My continuous run of days in the workshop got interrupted, but I have managed to move on with a few bits and pieces, so here's a not-quite-final update.
When I left off I was thinking about the back and decided on the reclaimed matchboarding, plus a little bit extra.
This has now all been sanded to clean it up and had a coat of sanding sealer shellac applied to the front, then a coat of water based polyurethane on both faces. That all looks like this:
Also getting a first coat of finish are the toe board, the base and the rails to go across the top.
The new bit of matchboarding got an extra layer of shellac so it's not quite so pale as it was.
It's a big advantage, even in this hot weather, to be using finishes that dry so quickly - with that lot filling up the bench I don't want an enforced 24 hour wait. Also, they are both really easy to apply and brush out even.

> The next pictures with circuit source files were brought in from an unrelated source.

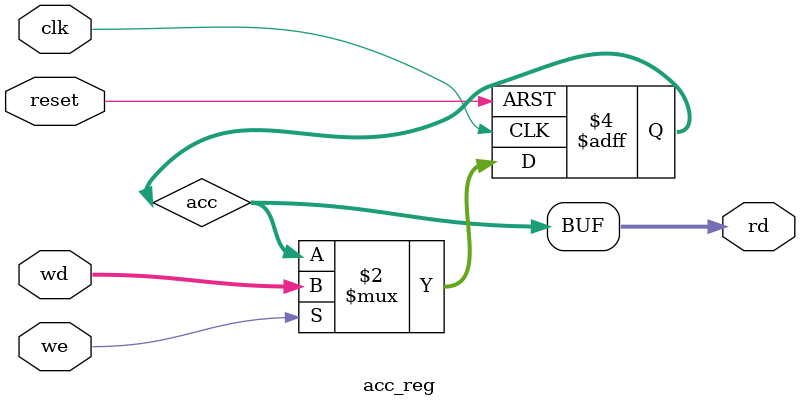
<source format=v>
`timescale 1ns / 1ps


module acc_reg(
    input          clk,
    input          reset,
    input          we, 
    input  [15:0]  wd,
    output [15:0]  rd
);

reg [15:0] acc;

always @ (posedge clk, posedge reset) begin
    if(reset) begin
        acc <= 0;
    end else if (we) begin
        acc <= wd;
    end
end
    
assign rd = acc;

endmodule

</source>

To hold the shelves in place, I decided to use some reclaimed metal library strip. When I built a little ash bookcase, decades ago, I used the prettier flat sort, which needs a wide shallow groove behind it, with a deeper groove in the middle where the tabs protrude. This stuff should be easier, as it just screws on. Now that the insides of the uprights had been finished, I set to on those, using the workmate while the bench was full.
This was easy but took quite a long time. I lined the pieces up just above the base and used a couple of small combination squares to measure the same distance in from the edges. Then each hole got poked with an awl, and a little screw was put in.

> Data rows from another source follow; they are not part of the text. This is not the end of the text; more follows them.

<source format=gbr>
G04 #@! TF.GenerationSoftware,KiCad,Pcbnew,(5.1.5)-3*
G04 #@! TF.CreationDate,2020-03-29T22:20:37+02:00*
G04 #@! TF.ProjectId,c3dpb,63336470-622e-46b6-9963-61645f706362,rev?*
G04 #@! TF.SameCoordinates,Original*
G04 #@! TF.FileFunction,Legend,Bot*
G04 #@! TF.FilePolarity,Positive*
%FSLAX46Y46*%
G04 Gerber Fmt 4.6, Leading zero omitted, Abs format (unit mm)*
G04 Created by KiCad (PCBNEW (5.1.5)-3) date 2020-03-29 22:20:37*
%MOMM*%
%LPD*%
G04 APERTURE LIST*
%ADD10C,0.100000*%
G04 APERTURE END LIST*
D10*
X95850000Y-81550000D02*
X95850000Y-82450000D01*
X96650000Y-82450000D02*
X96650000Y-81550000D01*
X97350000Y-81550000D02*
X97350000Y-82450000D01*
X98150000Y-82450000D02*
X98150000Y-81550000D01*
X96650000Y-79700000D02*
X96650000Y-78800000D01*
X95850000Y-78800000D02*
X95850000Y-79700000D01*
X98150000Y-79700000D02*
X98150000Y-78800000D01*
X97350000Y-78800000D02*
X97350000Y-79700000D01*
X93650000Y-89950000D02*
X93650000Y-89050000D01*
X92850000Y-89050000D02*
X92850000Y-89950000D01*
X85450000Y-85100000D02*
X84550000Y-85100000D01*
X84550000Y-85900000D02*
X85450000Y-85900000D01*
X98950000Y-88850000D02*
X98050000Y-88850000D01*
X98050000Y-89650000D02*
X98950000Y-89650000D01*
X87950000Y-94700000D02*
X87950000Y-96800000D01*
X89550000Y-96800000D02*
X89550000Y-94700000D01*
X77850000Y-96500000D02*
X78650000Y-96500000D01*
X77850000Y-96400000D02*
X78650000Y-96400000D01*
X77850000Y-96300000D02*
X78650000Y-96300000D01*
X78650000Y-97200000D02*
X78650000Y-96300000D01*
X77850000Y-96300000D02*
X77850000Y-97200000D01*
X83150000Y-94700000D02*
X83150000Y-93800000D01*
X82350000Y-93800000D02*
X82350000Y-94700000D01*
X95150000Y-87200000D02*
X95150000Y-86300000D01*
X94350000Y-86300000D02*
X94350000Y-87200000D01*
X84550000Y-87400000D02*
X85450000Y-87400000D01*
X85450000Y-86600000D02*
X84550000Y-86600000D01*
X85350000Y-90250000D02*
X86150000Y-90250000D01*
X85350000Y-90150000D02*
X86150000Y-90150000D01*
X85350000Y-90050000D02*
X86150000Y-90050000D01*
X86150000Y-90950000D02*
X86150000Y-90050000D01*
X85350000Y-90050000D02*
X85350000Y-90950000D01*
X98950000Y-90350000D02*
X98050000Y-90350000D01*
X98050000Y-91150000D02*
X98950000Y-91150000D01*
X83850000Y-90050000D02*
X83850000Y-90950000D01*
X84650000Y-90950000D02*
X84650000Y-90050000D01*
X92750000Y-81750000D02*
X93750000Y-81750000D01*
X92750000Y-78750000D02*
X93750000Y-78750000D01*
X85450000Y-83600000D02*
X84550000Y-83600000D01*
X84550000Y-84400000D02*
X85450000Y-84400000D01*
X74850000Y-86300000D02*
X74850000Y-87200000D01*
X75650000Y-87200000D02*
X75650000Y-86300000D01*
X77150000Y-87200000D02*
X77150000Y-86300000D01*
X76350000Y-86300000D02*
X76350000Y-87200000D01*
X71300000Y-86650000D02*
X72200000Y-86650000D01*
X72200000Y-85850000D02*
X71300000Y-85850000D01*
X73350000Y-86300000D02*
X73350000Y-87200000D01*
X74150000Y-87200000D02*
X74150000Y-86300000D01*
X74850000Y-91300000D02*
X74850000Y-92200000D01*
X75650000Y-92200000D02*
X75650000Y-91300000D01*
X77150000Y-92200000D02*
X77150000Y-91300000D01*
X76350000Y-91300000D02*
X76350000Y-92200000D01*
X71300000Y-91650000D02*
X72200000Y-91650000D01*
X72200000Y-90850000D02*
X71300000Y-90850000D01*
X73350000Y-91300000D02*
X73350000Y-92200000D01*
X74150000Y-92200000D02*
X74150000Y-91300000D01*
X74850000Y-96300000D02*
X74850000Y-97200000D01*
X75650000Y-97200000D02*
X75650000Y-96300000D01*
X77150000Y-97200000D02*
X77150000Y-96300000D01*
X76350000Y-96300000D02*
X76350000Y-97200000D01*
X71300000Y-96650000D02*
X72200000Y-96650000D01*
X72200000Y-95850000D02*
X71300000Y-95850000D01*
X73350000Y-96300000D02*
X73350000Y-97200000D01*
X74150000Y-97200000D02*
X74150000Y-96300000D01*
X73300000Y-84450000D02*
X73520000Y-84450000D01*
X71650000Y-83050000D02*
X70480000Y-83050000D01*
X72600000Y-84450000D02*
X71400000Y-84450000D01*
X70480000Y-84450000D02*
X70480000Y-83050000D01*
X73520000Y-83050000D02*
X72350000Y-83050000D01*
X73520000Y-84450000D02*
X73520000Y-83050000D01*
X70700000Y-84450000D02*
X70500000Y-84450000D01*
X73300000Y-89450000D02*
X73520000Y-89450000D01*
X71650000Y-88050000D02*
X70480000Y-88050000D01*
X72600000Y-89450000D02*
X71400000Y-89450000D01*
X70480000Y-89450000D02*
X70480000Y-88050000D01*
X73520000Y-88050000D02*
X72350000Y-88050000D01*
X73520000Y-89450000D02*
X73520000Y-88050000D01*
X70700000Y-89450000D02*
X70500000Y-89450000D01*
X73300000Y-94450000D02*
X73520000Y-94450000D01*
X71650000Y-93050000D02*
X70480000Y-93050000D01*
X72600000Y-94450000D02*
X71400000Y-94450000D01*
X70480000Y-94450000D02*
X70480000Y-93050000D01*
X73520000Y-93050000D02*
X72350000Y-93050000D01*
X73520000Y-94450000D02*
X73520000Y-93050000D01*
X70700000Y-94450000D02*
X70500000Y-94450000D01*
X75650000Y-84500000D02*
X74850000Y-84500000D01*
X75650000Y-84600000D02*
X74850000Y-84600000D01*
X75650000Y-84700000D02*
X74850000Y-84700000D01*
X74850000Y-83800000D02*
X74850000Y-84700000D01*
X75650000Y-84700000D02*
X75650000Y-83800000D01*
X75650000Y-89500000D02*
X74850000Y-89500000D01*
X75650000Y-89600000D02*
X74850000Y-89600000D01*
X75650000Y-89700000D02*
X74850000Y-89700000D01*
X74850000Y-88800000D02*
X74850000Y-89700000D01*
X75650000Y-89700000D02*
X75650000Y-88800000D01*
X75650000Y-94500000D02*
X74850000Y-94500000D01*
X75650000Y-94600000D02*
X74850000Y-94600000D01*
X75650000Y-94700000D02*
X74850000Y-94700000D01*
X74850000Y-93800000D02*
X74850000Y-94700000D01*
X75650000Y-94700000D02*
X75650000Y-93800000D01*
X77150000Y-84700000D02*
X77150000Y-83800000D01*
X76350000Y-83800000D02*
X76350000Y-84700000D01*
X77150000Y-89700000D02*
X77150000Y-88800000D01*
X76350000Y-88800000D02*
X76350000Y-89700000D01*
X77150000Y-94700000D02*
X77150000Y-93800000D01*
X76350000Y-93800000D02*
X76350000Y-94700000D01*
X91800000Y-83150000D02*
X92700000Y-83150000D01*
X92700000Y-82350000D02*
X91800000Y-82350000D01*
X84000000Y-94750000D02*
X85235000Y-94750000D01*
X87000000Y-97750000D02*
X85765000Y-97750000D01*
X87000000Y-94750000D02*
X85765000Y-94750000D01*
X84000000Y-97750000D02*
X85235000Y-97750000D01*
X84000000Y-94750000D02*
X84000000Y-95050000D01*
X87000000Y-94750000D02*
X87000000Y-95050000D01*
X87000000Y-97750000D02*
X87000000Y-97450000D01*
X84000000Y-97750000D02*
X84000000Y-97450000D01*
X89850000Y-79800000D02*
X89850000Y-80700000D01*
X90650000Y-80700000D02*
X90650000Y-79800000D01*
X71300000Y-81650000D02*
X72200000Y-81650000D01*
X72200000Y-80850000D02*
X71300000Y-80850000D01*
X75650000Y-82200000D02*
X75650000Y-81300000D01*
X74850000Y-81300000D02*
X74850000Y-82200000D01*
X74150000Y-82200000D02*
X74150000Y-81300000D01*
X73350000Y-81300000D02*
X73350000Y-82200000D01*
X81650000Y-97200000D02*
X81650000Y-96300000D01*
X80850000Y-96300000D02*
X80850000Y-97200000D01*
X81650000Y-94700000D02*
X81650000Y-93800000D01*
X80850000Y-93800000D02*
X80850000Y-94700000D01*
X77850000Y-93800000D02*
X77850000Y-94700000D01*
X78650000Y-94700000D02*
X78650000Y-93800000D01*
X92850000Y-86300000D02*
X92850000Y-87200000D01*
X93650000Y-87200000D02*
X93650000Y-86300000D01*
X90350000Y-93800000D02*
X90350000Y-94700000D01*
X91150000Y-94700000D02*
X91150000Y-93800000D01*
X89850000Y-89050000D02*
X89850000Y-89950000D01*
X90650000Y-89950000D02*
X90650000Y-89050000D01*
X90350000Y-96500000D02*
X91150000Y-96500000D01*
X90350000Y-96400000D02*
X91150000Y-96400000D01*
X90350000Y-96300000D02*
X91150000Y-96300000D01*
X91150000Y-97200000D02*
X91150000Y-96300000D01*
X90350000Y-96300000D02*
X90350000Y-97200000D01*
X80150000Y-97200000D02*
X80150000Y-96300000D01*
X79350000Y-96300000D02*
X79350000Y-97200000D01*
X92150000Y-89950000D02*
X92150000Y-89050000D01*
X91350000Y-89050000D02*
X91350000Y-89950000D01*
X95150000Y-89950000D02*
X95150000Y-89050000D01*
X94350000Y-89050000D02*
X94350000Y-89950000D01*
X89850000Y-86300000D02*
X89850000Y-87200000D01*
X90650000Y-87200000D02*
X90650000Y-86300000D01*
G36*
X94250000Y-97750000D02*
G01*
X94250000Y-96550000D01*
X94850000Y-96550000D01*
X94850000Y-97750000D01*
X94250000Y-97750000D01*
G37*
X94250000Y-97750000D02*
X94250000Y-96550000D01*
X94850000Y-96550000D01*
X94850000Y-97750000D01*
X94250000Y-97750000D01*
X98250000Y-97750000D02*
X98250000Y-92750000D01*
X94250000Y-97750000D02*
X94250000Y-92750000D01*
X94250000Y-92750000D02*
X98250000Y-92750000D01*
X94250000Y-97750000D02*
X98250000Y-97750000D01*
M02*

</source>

With tiny screws in softwood, the holes don't need drilling. I used this little Horace Britton tool handle, patented November 28, 1893. The metal cone screws down onto a split shaft, which holds any of a collection of little tools stored inside. Neat and effective, but I think the four-sided awl is the only one I've actually used...

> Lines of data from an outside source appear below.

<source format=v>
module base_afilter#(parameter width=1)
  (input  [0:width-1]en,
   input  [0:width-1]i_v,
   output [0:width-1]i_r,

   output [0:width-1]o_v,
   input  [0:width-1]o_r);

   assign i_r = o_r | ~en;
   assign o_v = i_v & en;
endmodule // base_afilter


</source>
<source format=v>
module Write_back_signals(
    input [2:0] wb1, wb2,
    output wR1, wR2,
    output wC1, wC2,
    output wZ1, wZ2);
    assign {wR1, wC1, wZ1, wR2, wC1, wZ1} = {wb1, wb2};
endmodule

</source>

Anyway, this all took a while, as there are nine holes in each strip.
There's another downside to using this sort of surface-mounted strip, that if I cut the shelves square, to fit between them, there would be gaps of about 3mm at each end. I decided I didn't like that, so spent several hours fiddling about cutting little notches on the ends of the shelves.
First, I had a dummy run on an offcut, to confirm the dimensions. I then used this offcut to line up the saw when notching the six shelf ends.
I knifed a baseline and pared all the wood out with a chisel, as if I was doing shallow dovetails. It was a bit of a reminder that redwood isn't always easy to work with, because of the very hard layers alternating with the much softer ones.
I managed to make them all to a standard I thought was good enough for something not actually visible. Tool spotters have probably seen this perfectly commonplace half inch bevel edge chisel before, but it's the one I choose first for a job like this. It's a proper bevel edge, with very fine lands, even if the shaping around the tang and the bolster is pretty crude.
(That rather poor mark says F. WOODCOCK SHEFFIELD, which puts it between 1922 and 1957. When the company was wound up so the directors could retire, their stock of forgings was bought at auction by Ashley Iles - which helped him get started in business. A 10-ton lorry full, for £40!)
I found I got best results by making a sloping surface with the first cuts, so I could then pare horizontally, moving down the slope in tiny steps, from one side, then the other. The last slice reveals the shiny knife cut. I didn't photograph all of this, as I'm sure it's familiar stuff, but here's a half-way shot and a finished notch.
With all twelve notches cut, I could test fit the shelves into place.
They fitted ok, just resting on the metal strips while the unit is still horizontal.
There's still quite a bit of sanding and finishing to do, and the back to fix on. I need to do everything in the right order so I don't spoil the finished surfaces.